Shevchenko Yury, Bröder Arndt
School of Social Sciences, University of Mannheim, Germany.
Heliyon. 2019 Apr 17;5(4):e01438. doi: 10.1016/j.heliyon.2019.e01438. eCollection 2019 Apr.
The reliability of online mood manipulations is potentially undermined by participants' noncompliance behavior, e.g., skipping a part of the experiment or switching between web pages during the mood manipulation. The goal of the current research is to investigate (1) whether and how mood manipulations are threatened by noncompliance behavior, (2) whether it is confounded with the induced mood state as predicted by Affect Regulation Theory, and (3) what measures can be taken to control for the noncompliance. In two online-experiments, noncompliance behavior was assessed during the mood manipulation with movie clips by tracking interruptions of watching and page switches.

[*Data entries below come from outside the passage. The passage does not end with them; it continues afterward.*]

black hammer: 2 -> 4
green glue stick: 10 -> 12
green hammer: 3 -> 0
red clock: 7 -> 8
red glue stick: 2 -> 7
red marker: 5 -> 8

The results support the affect regulation hypothesis demonstrating that people confronted with negative emotional content interrupted watching the video and switched between pages more often than people with positive content. Methodologically, this causes a threat to the internal validity of internet-based mood manipulation studies. To decrease the risk of noncompliance, the current study recommends to block skipping a part of the mood manipulation, detect page focus events and measure the time people stay on a page.

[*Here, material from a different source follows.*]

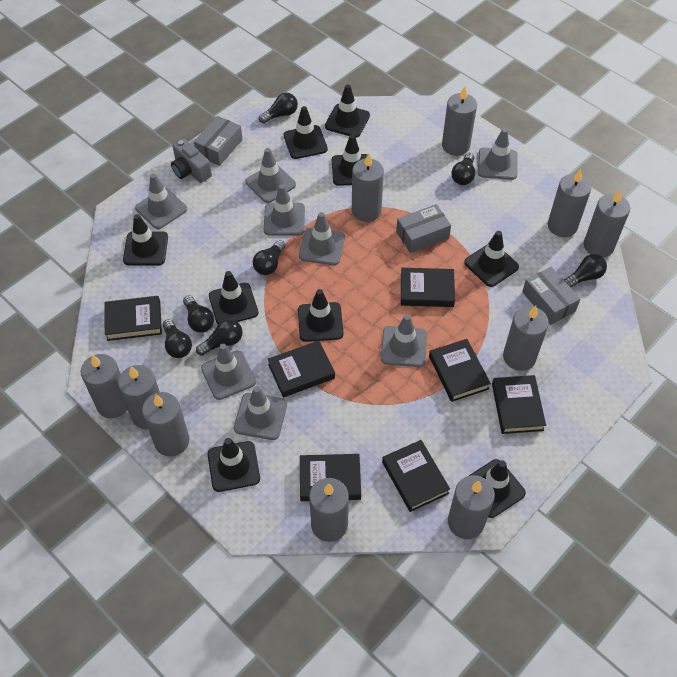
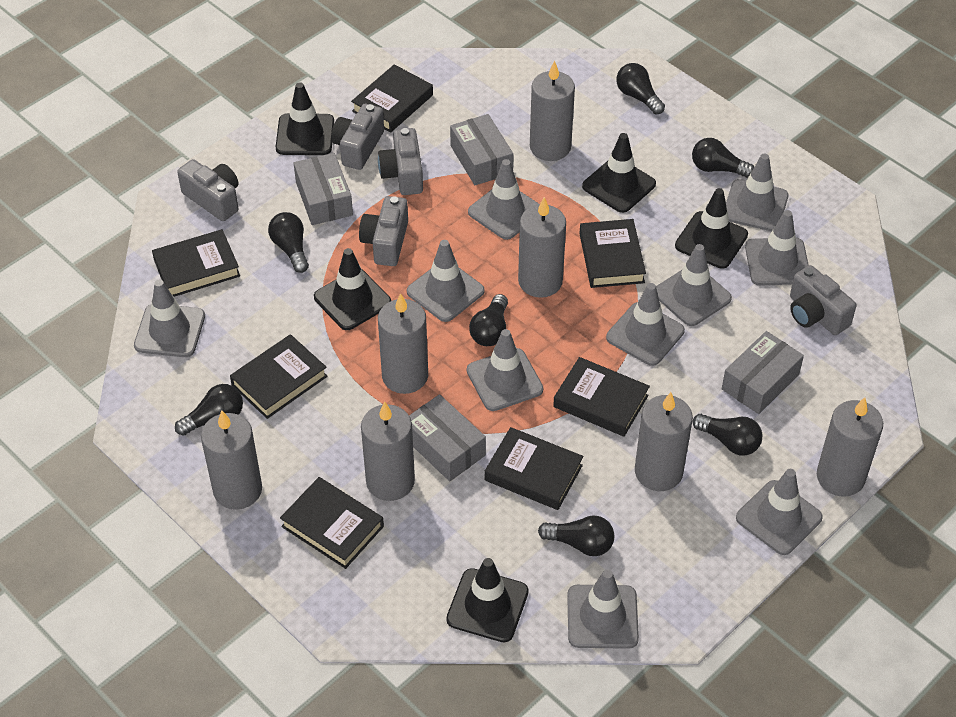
black traffic cone: 9 -> 5
grey box: 3 -> 4
grey camera: 1 -> 5
grey candle: 10 -> 7
grey traffic cone: 8 -> 10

参与者的不遵守行为可能会削弱在线情绪操纵的可靠性,例如跳过实验的一部分或在情绪操纵过程中在网页之间切换。当前研究的目的是调查:(1)情绪操纵是否以及如何受到不遵守行为的威胁;(2)它是否如情感调节理论所预测的那样与诱发的情绪状态混淆;(3)可以采取哪些措施来控制不遵守行为。在两项在线实验中,通过跟踪观看中断和页面切换,在使用电影片段进行情绪操纵期间评估不遵守行为。结果支持了情感调节假设,表明面对负面情绪内容的人比面对正面内容的人更频繁地中断观看视频并在页面之间切换。从方法学上讲,这对基于互联网的情绪操纵研究的内部效度构成了威胁。为了降低不遵守行为的风险,当前研究建议阻止跳过情绪操纵的一部分,检测页面焦点事件并测量人们在页面上停留的时间。